I recently got my first plane. It's a Stanley 12-220 block plane. I tried it out only to find out I have no technique when it comes to planes. I either seem to get the slices too thick and it stops (or I don't apply enough strength) or their too thin and come out as dust particles. How much strength do you really have to use? Perhaps my blade wasn't all that sharp. I ground the burr off from the factory grinding but didn't go through the honing process with a honing guide or add a small secondary bevel. It felt really sharp but does that little extra honing make a huge difference? :blink:


----------



## Daren (Oct 14, 2006)

Aaronmcc said:


> It felt really sharp but does that little bit make a huge difference? :blink:


Yes, you sound like you are just a little off in two ways. Your gouging problem/not cutting anything, somewhere in the middle of those 2 the iron is set at the right depth. You should not have to force the plane, it should glide relatively easily across the piece if things are right. As far as "sharp enough", there is no such thing as too sharp. But yea, there is a big difference between almost sharp enough and plenty sharp.


----------



## Aaronmcc (Apr 12, 2008)

hmmm. Guess I should get a honing guide first.
Thanks.


----------



## Daren (Oct 14, 2006)

Aaronmcc said:


> hmmm.

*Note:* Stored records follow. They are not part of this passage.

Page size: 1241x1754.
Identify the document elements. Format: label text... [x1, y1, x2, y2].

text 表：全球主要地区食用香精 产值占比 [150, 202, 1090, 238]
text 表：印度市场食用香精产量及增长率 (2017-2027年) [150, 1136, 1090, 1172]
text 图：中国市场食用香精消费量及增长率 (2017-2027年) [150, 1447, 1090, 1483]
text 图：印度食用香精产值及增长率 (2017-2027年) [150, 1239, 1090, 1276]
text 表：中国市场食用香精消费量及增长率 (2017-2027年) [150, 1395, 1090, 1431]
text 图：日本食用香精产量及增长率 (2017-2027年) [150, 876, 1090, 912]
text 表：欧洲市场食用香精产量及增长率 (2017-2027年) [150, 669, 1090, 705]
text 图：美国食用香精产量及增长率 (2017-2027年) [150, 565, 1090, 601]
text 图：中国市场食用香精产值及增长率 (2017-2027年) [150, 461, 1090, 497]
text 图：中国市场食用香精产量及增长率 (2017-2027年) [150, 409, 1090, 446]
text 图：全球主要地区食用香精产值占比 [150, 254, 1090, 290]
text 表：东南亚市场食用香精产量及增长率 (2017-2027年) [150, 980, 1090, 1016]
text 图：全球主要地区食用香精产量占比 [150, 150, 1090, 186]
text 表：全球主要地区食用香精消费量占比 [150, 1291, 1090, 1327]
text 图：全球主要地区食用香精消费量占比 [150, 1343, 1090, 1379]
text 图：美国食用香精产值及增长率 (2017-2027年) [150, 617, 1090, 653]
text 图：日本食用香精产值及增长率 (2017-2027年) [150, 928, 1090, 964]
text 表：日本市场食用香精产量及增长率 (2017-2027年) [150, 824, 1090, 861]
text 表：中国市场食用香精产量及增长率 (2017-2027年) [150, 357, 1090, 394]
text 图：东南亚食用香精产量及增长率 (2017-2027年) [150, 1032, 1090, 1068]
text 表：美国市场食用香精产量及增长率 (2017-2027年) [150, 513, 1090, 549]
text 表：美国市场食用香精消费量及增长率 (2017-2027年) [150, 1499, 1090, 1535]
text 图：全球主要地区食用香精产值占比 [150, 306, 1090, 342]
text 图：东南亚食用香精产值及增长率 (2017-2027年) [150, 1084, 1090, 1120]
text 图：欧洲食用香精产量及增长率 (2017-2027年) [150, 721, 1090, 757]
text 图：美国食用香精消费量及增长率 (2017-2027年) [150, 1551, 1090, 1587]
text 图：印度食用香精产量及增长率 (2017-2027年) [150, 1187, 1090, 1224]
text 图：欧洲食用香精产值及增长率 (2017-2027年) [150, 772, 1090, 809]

Guess I should get a honing guide first.
> Thanks.


You could make one out of a crap of wood and 2 screws . http://www.woodworkingtalk.com/showthread.php?t=1281


----------



## jimmiet. (Aug 15, 2007)

*block plane*

you need to flatten the sole first so you can have a smooth shaving, file the machined bed (frog) and the lever cap so the blade seats evenly. then sharpen you blade and add a slight back bevel. use it at a skewed angle most of the time. I would order a new heaver blade from Ron Hock or leNeilson
as a heaver blade will stay sharper longer and shouldnt chatter.
when you have a small block plane set up you will use it a lot. I'm not a know it all but these things need to be done on new or old planes for them to work for you. A good hand plane is indespenable to me. good luck in all your endervers.


----------



## Aaronmcc (Apr 12, 2008)

After a few more attempts with it (thank goodness no one was around to see  ) I started getting a few small shavings. Definitely a learning curve to using your first plane.


----------



## kapena (Feb 7, 2007)

Aaronmcc said:


> After a few more attempts with it (thank goodness no one was around to see  ) I started getting a few small shavings. Definitely a learning curve to using your first plane.

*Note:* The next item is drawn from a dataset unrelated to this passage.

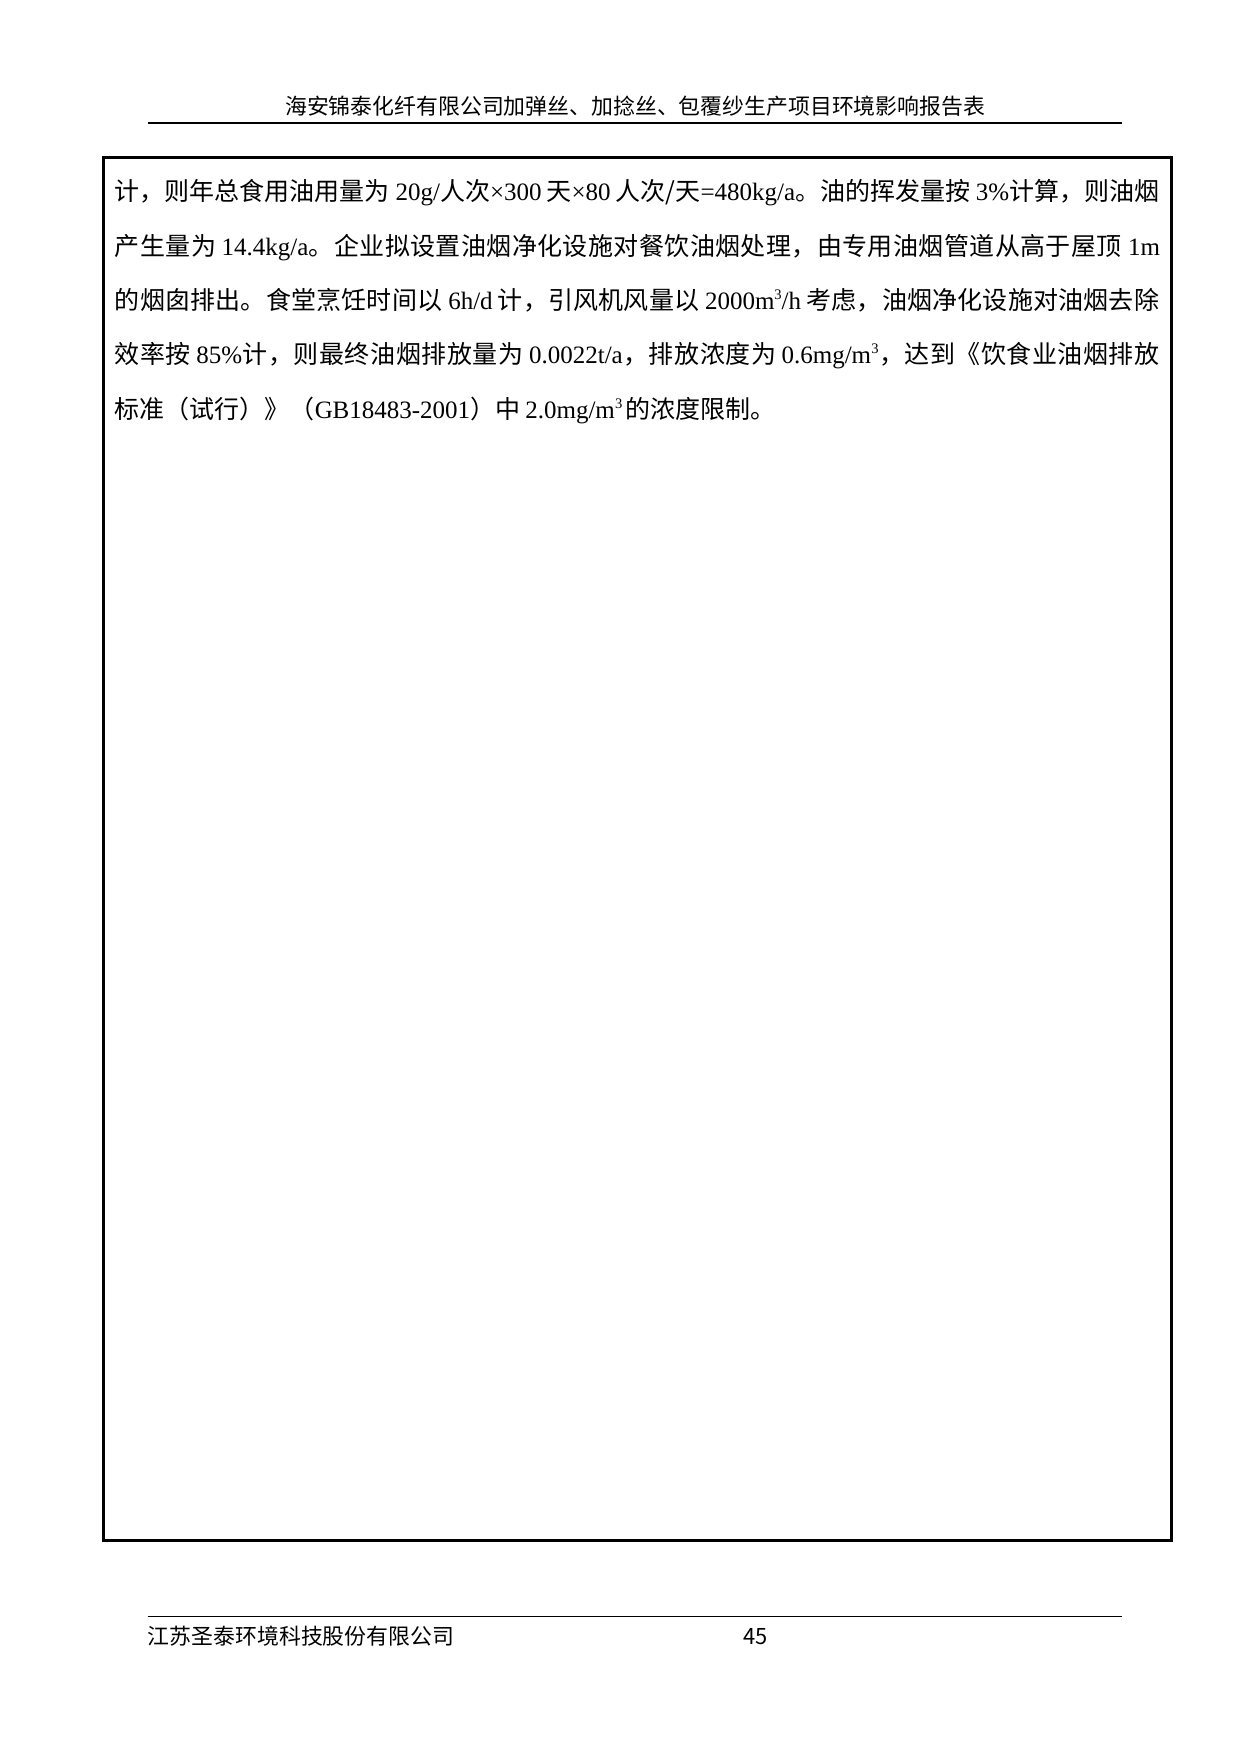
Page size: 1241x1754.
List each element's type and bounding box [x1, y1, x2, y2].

It is just like any habit good or bad, you start out with a few small shavings and then you get addicted.
My guess is that it won't be long before you end up trying to get ahold of the longest plane made, so that you can make the cleanest and longest shavings. There is no end to the addiction, even if you are prone to procrastination, such as I also am.


----------



## Aaronmcc (Apr 12, 2008)

lol.


----------



## Aaronmcc (Apr 12, 2008)

kapena said:


> It is just like any habit good or bad, you start out with a few small shavings and then you get addicted.


Definitely addicting. You haven't lived until you've used a hand plane. :thumbsup:


----------



## mmwood_1 (Oct 24, 2007)

You guys sure crack me up!!!


----------



## cabinetman (Jul 5, 2007)

I have to agree with a sharp iron, and it's set straight. You might try some procedural techniques. First start with the iron up not making contact, and progressively lower it until it starts to make contact with the wood.

Then very small incremental adjustments down until it shaves a very thin layer. You might run the plane at a slight angle to the wood (skewed) as it may cut better depending on the specie. And, it may cut better going in the opposite direction.


----------



## Gerry KIERNAN (Apr 20, 2007)

After many years of owning planes, and using them very seldom, I am finally learning how to properly sharpen and hone the blades. It is truly amazing what you can accomplish with a well honed plane. Also pretty satisfying to know you are getting somewhere.
Gerry


----------



## Corndog (Apr 26, 2007)

That was yer first mistake [as was mine] buying a Stanley.:thumbdown: 
My next is a Veritas.


----------